▸ Work request
Of all the entries below, retype only the lines from the one with "Pedaalemmers" through the one with "nodig is voor", exactly as they appear.

▸ Supplied material
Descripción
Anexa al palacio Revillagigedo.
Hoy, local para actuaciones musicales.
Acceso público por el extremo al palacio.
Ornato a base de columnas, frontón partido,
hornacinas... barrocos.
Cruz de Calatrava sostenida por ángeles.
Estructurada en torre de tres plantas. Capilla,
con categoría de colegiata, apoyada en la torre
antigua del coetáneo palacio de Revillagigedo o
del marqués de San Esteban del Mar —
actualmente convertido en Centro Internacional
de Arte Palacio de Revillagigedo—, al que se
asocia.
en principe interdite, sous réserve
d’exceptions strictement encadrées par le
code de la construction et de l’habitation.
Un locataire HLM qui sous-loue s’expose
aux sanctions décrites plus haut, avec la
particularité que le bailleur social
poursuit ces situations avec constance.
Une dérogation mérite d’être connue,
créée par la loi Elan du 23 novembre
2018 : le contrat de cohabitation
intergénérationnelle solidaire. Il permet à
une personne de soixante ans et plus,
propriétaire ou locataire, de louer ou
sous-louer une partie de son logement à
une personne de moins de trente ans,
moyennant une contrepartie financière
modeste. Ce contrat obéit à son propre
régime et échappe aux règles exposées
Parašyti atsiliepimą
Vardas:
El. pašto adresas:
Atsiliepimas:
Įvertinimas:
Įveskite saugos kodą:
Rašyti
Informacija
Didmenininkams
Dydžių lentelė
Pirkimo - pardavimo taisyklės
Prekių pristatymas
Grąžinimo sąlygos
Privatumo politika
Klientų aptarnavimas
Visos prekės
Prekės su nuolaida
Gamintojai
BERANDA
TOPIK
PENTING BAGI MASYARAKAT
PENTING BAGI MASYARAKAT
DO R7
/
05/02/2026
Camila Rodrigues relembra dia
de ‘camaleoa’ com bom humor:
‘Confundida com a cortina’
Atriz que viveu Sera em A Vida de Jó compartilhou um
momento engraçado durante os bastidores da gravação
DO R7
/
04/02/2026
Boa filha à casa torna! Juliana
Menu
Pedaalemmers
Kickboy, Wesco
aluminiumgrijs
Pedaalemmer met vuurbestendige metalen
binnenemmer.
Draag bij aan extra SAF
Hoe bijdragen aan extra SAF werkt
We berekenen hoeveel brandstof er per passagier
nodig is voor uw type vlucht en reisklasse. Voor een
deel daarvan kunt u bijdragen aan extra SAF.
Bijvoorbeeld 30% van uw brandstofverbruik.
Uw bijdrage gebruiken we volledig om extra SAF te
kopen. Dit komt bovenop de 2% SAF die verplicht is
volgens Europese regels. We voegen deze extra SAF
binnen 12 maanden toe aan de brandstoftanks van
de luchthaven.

▸ Exercise output
Pedaalemmers
Kickboy, Wesco
aluminiumgrijs
Pedaalemmer met vuurbestendige metalen
binnenemmer.
Draag bij aan extra SAF
Hoe bijdragen aan extra SAF werkt
We berekenen hoeveel brandstof er per passagier
nodig is voor uw type vlucht en reisklasse. Voor een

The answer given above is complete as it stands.